The built-in workspace uses:

  • Files on disk for raw inbound messages, HTML snapshots, extracted assets, exports, and outbound audit artifacts.
  • SQLite for metadata, lookup, dedupe, receive accounts, receive cursors, receive runs, IMAP receive cursors, and outbound send records.

This is the default local storage layout. Applications can copy the resulting files and metadata into their own storage systems when needed.

.mailatlas/
store.db
raw/
html/
assets/
exports/
outbound/
raw/
text/
html/
attachments/
PathPurpose
store.dbSQLite index for document metadata, lookup, dedupe, receive account state, receive cursors, receive run history, IMAP receive cursors, and outbound records.
raw/Original inbound email bytes, usually stored as .eml files.
html/Normalized HTML body snapshots with local asset references when an inbound message contains HTML.
assets/Extracted inline images and regular file attachments from inbound messages.
exports/Default destination for file-based outputs such as PDF exports when --out is omitted.
outbound/raw/Rendered outbound .eml snapshots.
outbound/text/Plain-text outbound body files.
outbound/html/HTML outbound body files.
outbound/attachments/Copied outbound attachments.

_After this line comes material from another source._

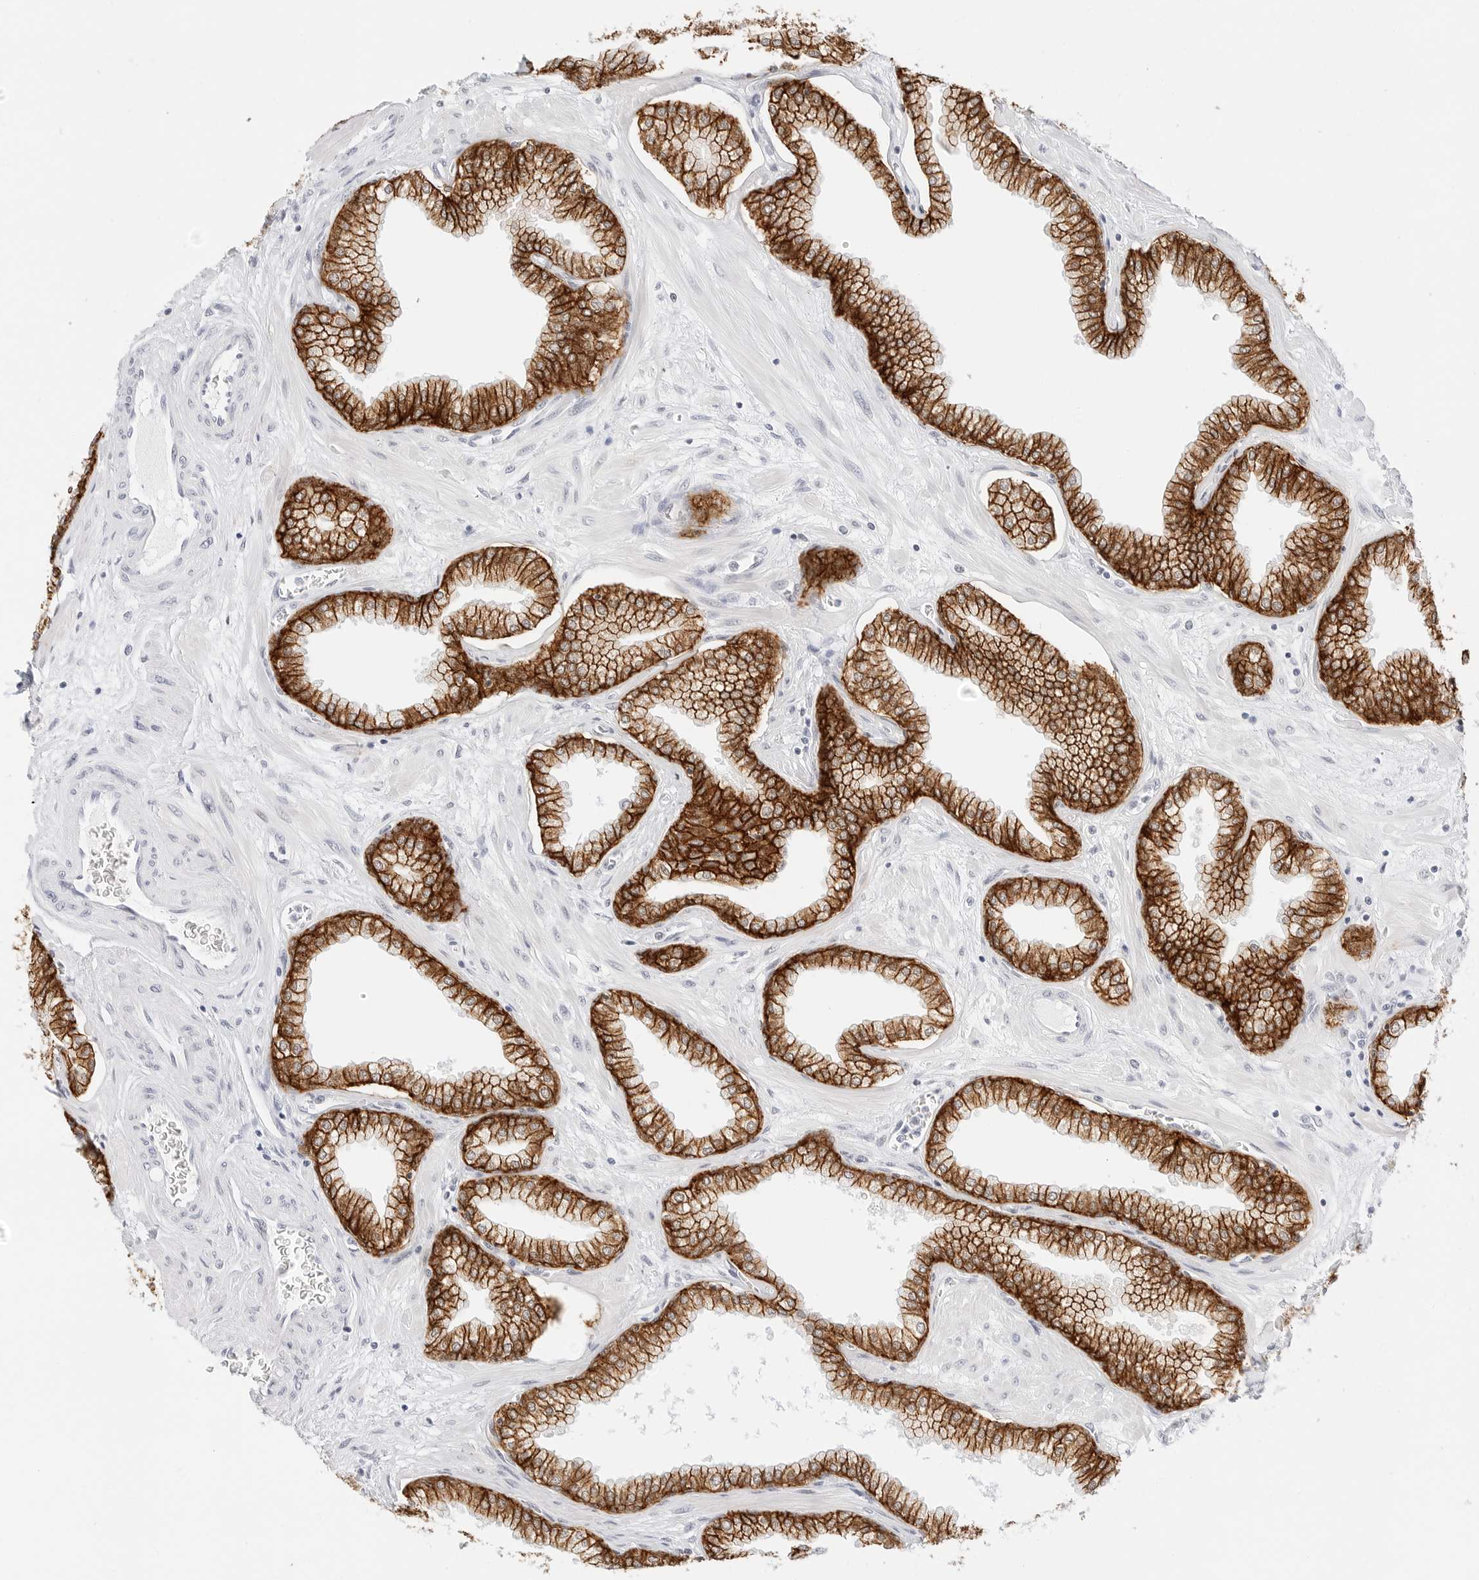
{"staining": {"intensity": "strong", "quantity": ">75%", "location": "cytoplasmic/membranous"}, "tissue": "prostate", "cell_type": "Glandular cells", "image_type": "normal", "snomed": [{"axis": "morphology", "description": "Normal tissue, NOS"}, {"axis": "morphology", "description": "Urothelial carcinoma, Low grade"}, {"axis": "topography", "description": "Urinary bladder"}, {"axis": "topography", "description": "Prostate"}], "caption": "Prostate stained with a brown dye exhibits strong cytoplasmic/membranous positive expression in approximately >75% of glandular cells.", "gene": "CDH1", "patient": {"sex": "male", "age": 60}}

The workspace is designed to be inspectable:

  • You can inspect every stage of the pipeline.
  • Raw messages stay linked to parsed records.
  • Assets stay next to the documents that reference them.
  • SQLite is enough for document listing, lookup, dedupe, receive state, cursor state, and send records.
  • Exported files are ordinary artifacts that can be reviewed, copied, archived, or indexed elsewhere.

MailAtlas can store raw email bytes, cleaned body text, normalized HTML, extracted inline files, extracted attachments, document metadata, parser notes, exported artifacts, receive account state, receive cursor state, receive run history, IMAP receive cursor state, outbound records, copied outbound attachments, and BCC recipients in SQLite for audit.

MailAtlas omits BCC from local raw MIME snapshots while preserving BCC in SQLite for audit.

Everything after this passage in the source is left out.